* _Alıştırma Yönergeleri_
**1.** Okuma üzerine yazıya göre okumak hangi koşulları gerektirir?
**2.** Okuma üzerine yazıyı son cümlesinden sonra kaldığı yerden sürdürün.

* _Seçilen Bölüm_
%%
Dilsel Etkinlik Olarak Okuma

Sayı 41- Ocak 2014

Okuma, düşünenin düşüncelerini, araştırmalarını, bulgu veya yorumlarını yazılı olarak aktardığı, yansıttığı, paylaştığı kavramsal/dilsel veriyi, yani üretileni, yeniden üreterek anlam varsıllığı yaratma, bilme, öğrenme, birleştirme, yorumlama, yeni bir anlam oluşturma, bir anlamı zenginleştirme ya da bir anlamı eleştirme amaçlı dilsel, doğal olarak düşünsel bir etkinliktir.

İç konuşma olarak adlandırılan seslendirilmeyen, yazılmayan, paylaşılmayan dilsel etkinlik de içinde olmak üzere, okuma, yazma, konuşma, dinleme, görsel okuma ve yazma becerileri de, iyi ya da kötü, başarılı ya da başarısız dilsel üretim sürecinin rol aldığı etkinlikleri içerir.

Okumak, sessiz bir ortam, yalnızlık, sabır ve süreklilik gerektiren; nedenlendirme, gerekçelendirme amaçlı, dilsel öğelerin işlevlerini bilerek izleyip, anlatılmakta olanı kavrayıp, gelecek anlamı öngörerek ona hazırlanma süreçlerini içeren bir edimdir. Bu edim çeşitli amaçlara göre gerçekleşir, ancak okumanın kendisinin tek başına bir amaç olması bilinci gereklidir.  Okuma eğitimi, her şeyden önce bu temel amaca katkı sağlamalı, henüz sürekli, düzenli bir okumayı amaç edinememiş ergenlerde böyle bir amaç oluşturmalıdır.

Okumanın zorunlu, sürekli, düzenli olarak gerçekleştirilmesinin temel gerekçesi; evren, dünya, insan, toplum ve çevresine ilişkin aralıksız üretilen bilgileri düzenli, sürekli olarak edinip, anlaması ve gelişmesinin bir zorunluluk olmasındandır.
%%
(Bir veri kümesinden kayıtlar)
%%
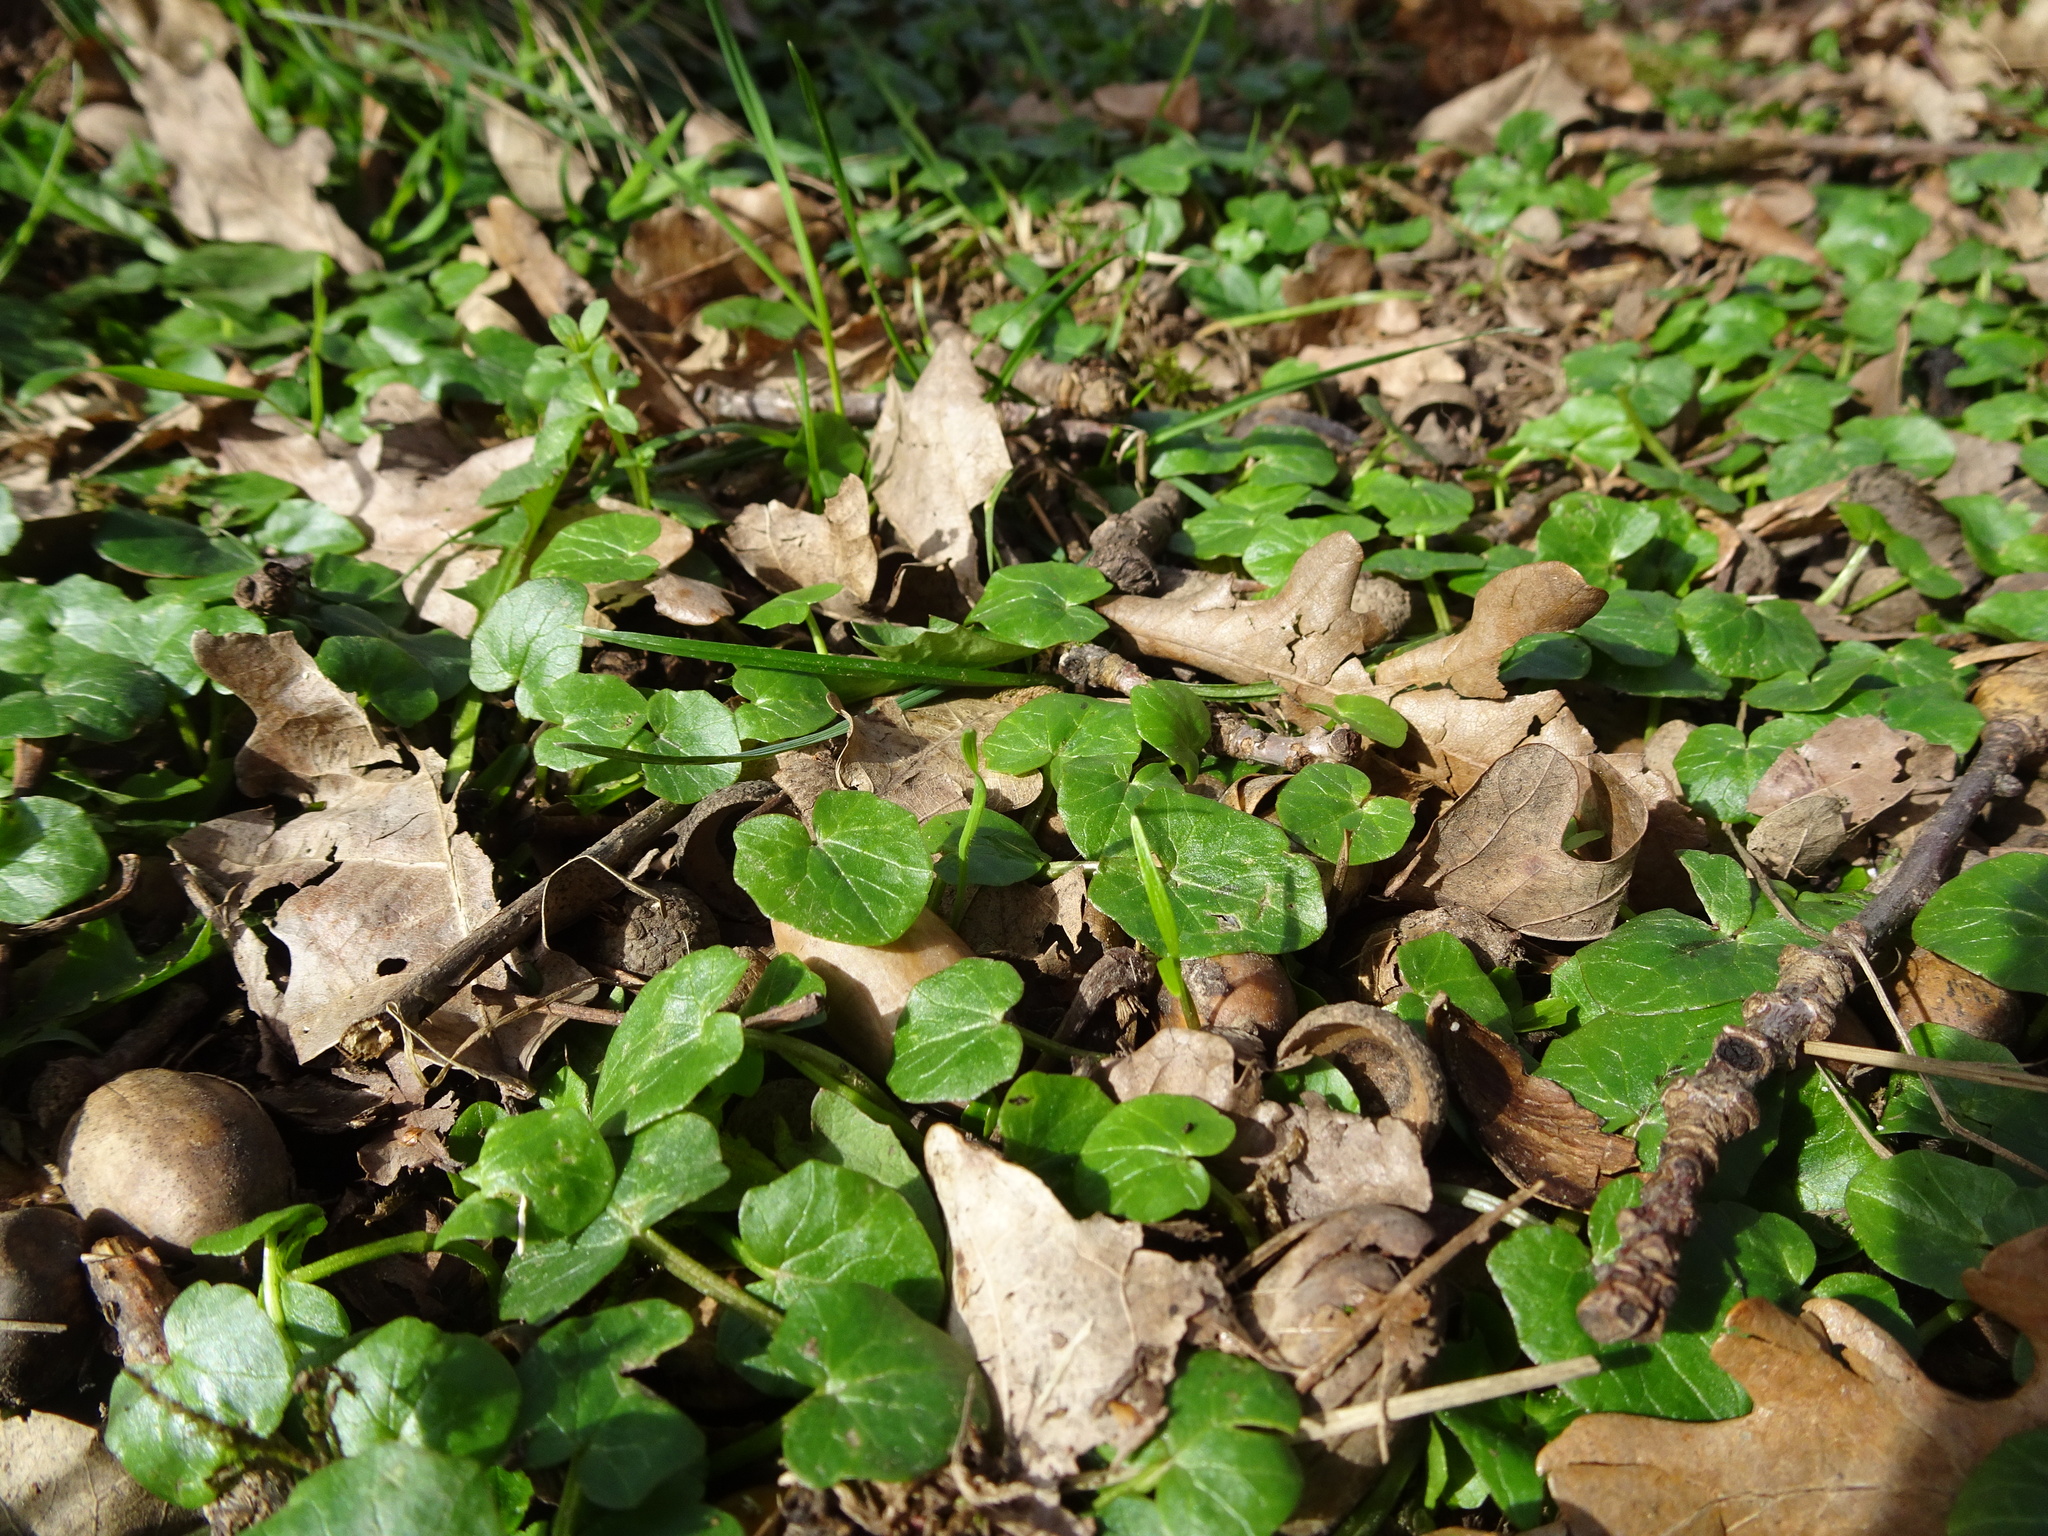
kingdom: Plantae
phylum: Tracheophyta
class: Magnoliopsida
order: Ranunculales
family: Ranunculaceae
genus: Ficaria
%%
* _Yanıt Kümesi_
**1.** Sessiz bir ortam, yalnızlık, sabır ve süreklilik.

**2.**
İnsan olarak kalmak, gelişmeye bağlıdır. Gelişme öğrenmeye; öğrenmek anlamaya; anlamak ise çok büyük oranda okumaya bağımlıdır. Okumasız anlaşılacak olan bilgi, olay/olgular hem sınırlıdır hem onları bütün boyutları ile anlamak olanaksızdır.

Tüm bilgi dilsel süreçler işletilerek araştırılmakta, edinilmekte, düzenlenmekte ve aktarılmaktadır. Bu nedenle, bilgiye ulaşmanın en doğru, kestirme, düzenli, sürekli yolu bir başka dilsel etkinlik olan okuma ile gerçekleştirilir.

Tek kişinin bildiğini herkesin bilmesi, okumakla olanaklıdır. Bilgi üretilir ve paylaşıma sunulur, ona ulaşmanın tek yolu onu okumaktır; çünkü o yazılmıştır, dolayıma sunulmuştur.

Okumak eyleminin en belirgin ayırt edici yanı, o eylem sırasında sadece bilgiye ulaşılmakla kalmamasıdır; okuma süreci gerçekleşirken, tüm eğitim öğretim sürecinin temel amacı olan, bilgiler, bilgilerin taşıyan kavramlar, kavramları anlamlı, tutarlı biçimde dilselleştiren tümceler arasında İLİŞKİ kurularak anlama yetisinin geliştirilmesi, yeni anlamlar türetilmesi, çelişki, ilişki, çatışkı gibi ussal süreçlerin çoğunun işe koşulduğu zahmetli ama çok verimli bir süreç olmasıdır.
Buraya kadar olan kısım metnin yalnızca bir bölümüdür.